A new international study carried out by researchers from Denmark, Germany and the USA has discovered that the cells of connective tissue are being exploited by HIV to establish the infection in the body. The discovery may lead to new forms of treatment that can prevent HIV infection.

When HIV is sexually transmitted from one person to another, the virus must break through a protective layer of cells that are known as the mucous membrane. If the mucous membrane is damaged, for example during sexual intercourse or via other infections in the tissue, HIV can break through and infect the underlying immune cells.

In the new study, which has just been published in the international journal PLOS Pathogens, the researchers used a model of the mucous membrane and the surrounding tissue to understand how HIV establishes an infection.

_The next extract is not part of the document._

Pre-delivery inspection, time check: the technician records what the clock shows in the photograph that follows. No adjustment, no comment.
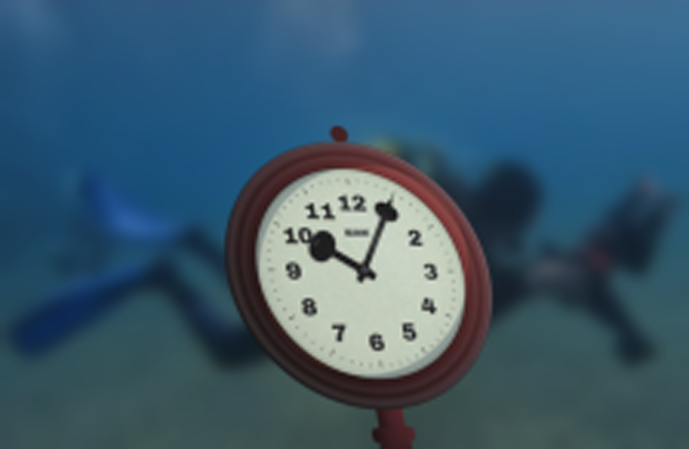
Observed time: 10:05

Using the model, the researchers discovered that the connective tissue cells, which are the most common types of cells in the tissue, actually had a very strong effect on the HIV infection of the immune cells.

"We investigated connective tissue cells from the vagina, uterus, intestine, foreskin and urethra. In all cases, we observed that the connective tissue cells increased the effectiveness of the HIV infection, with up to 100 times greater infection in relation to our models that did not include connective tissue cells," says one of the Danish contributors to the project, Associate Professor Martin Roelsgaard Jakobsen from the Department of Biomedicine, Aarhus University.

HIV glues itself onto the cells
The researchers continued working to understand the basic mechanisms of the connective tissue cells and how they could explain why HIV suddenly had an increased ability to infect immune cells.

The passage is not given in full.